Before coming to Canadian Jewish Congress as the organization's first press officer in 1942, David Rome was the English editor of the Toronto Hebrew Journal as well as the first national director of the Labour Zionist Oorganization. During his early years at CJC he worked with many of the shapers of the Canadian Jewish community: Samuel Bronfman and Saul Hayes, H. M. Caiserman and Louis Rosenberg. Later he became known to most of Montreal's Jews as the director of the Jewish Public Library, before returning to CJC as archivist in 1972.

From his earliest days in Montreal, David Rome showed a deep concern with creating a dialogue and spirit of communality between Jews and the French Canadian population of Quebec. In 1942 he served as secretary to the Congress committee for Jewish French Canadian relations, and in the early 1950s he founded the Cercle Juif de la Langue Française, the first Francophone Jewish cultural group in Canada.
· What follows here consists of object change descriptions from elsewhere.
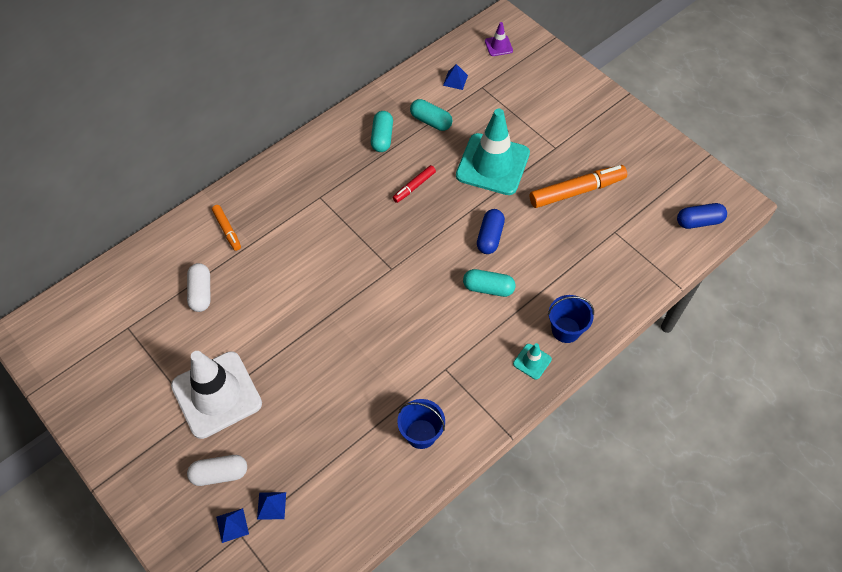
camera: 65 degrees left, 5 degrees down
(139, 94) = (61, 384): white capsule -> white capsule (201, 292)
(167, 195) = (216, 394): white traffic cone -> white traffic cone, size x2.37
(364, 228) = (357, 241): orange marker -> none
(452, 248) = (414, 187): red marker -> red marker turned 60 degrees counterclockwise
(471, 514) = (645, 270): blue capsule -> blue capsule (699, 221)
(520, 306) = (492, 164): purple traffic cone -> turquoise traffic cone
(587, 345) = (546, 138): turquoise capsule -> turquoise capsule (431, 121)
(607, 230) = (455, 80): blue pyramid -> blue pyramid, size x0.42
He also served on the Council of Arts for the Government of Quebec and the Comité Judeo Catholique established by Archbishop Paul Grégoire in 197l.

He is the co-author, with Father Jacques Langlais, of two books about Jewish-French Quebec relations: Juifs et québécois français: 200 ans d'histoire commune, (1986, English version 1991) and Les Pierres qui parlent/ The Stones that Speak (1992). In 1987 he co-founded the Institut Québécois d'études sur la culture juive to further research and publications in this field. In recognition of his ceaseless efforts along these lines, David Rome was named Knight of the Order of Quebec in 1987, and in further recognition of his work, in April 1991 he received the Prix d'Excellence from the Quebec Government Ministry of Cultural Communities and Immigration, the province's highest award for fostering intercultural relations.

A prolific historian and a devoted bibliographer of Jewish Canadiana, Rome's first historical book was published in 1942 by H.M. Caiserman. He went on to publish over 60 volumes on Canadian Jewish history and literature, the majority under the auspices of the Canadian Jewish Archives new series, produced by the CJCCC National Archives, and sold to libraries and private individuals across the world. In recognition of his work, Rome was honoured by the CJC Officers in September 1989, and in June 1991 Montreal's Concordia University awarded him an honorary degree of Doctor of Laws.

drome2From his desk at the National Archives of CJCCC David Rome continued until his 1994 retirement, and indeed, despite failing health, until the end of his days, to instruct and to absorb the experience of Canadian Jewish history in a changing society.

Visitors to the archives and to his home came for edification, always leaving behind them an account of their own unique experiences, as distilled from his incisive questions and analyses. Through his constant and loving commitment he made the CJCCC National Archives into a crossroads and a centre of learning for all Canadians.